Pepatah mengatakan, “pengalaman ialah guru terbaik, experience is the teacher“. Sayangnya, masih banyak orangtua yang keliru menerjemahkan pepatah itu dalam mendidik anak mereka. Pola asuh dan cara mendidik yang mereka terima dari orang tua pada masa kanak-kanak dulu diterapkan untuk mengasuh dan mendidik anak mereka sekarang. Padahal, tantang zaman dulu dengan sekarang sangatlah berbeda. Belum lagi jika pengalaman masa lalu orang tua itu kurang baik bagi perkembangan otak dan kejiwaan anak.
“Kita memperlakukan anak kita sebagaimana orangtua memperlakukan kita dulunya. Padahal, kita seharusnya memperlakukan anak sebagaimana kita dulu ingin diperlakukan oleh orangtua kita. Dengan begitu kita bertindak atas dasar perasaan seorang anak, bukan atas dasar perasaan kita sebagai orangtua,“ kata Ariesandi.

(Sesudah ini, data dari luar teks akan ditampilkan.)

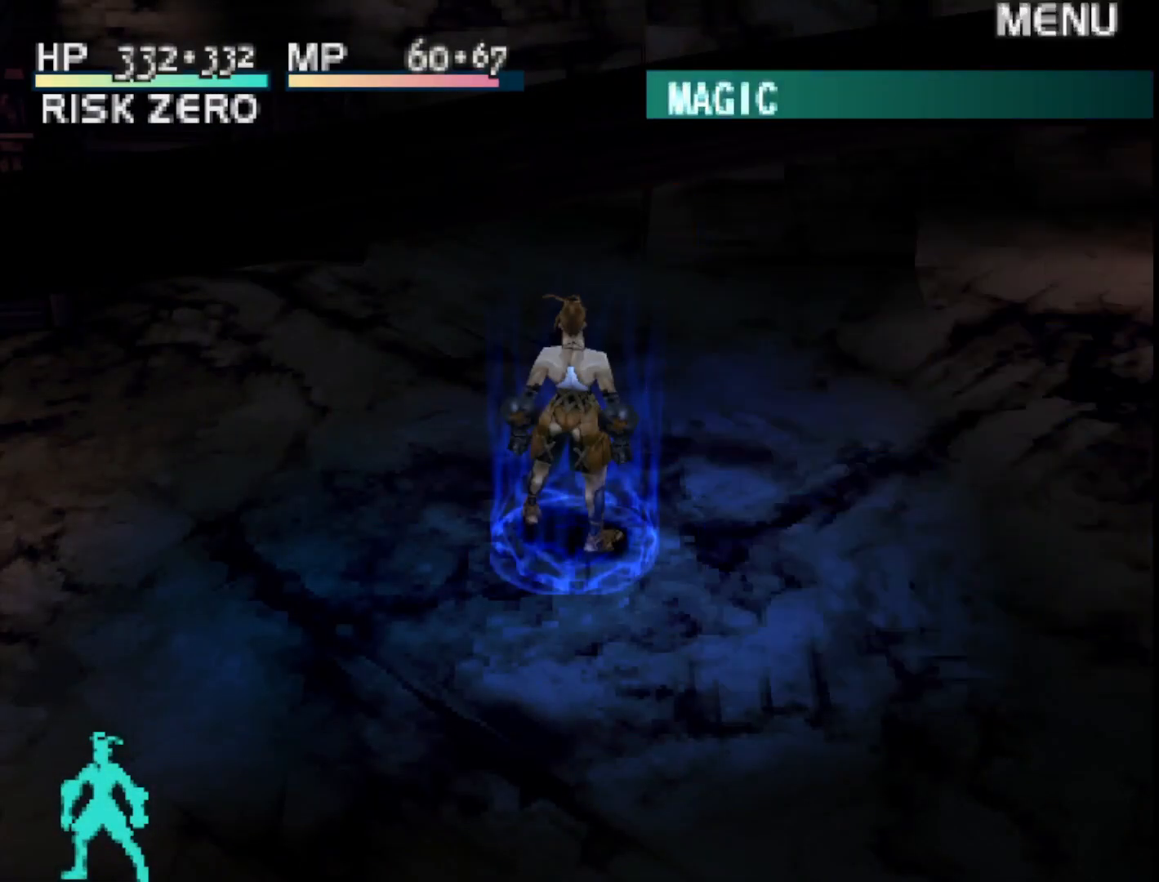
{"buttons": [], "right_stick": "center", "events": []}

Dengan hypnoparenting, orangtua berusaha memetakan secara sistematis tugas-tugas mengasuh dan mendidik anak dengan pendekatan cara kerja pikiran dari kacamata anak. Pendekatan pada cara kerja pikiran akan membuat orangtua lebih mudah mengasuh dan mendidik anak mereka.
Bukankah pikiran itu komando yang menggerakan syaraf-syarat tubuh lain? Bukankah kemampuan berbicara bahasa ibu seorang anak tidak didapat dari tempat kursus? Tentu, kemampuan bayi berbicara dalam bahasa ibu itu didapatkan dari proses pikirannya merekam setiap kata yang berulangulang dia dengar dari orang-orang di sekitarnya. Tentu si anak yang secara fisik normal akan bisu atau gagu jika sejak bayi dibesarkan di lingkungan orang-orang bisu yang hanya menggunakan bahasa isyarat. Bayi pun diyakini bisa berjalan karena lebih disebabkan oleh proses meniru orang-orang di sekitarnya ketimbang proses pertumbuhan fisik seiring dengan berjalannya waktu. Diyakini, seorang bayi yang pertumbuhan fisiknya normal tidak akan bisa berjalan tegak jika selama balita dia selalu menyaksikan orang-orang di sekitarnya merangkak.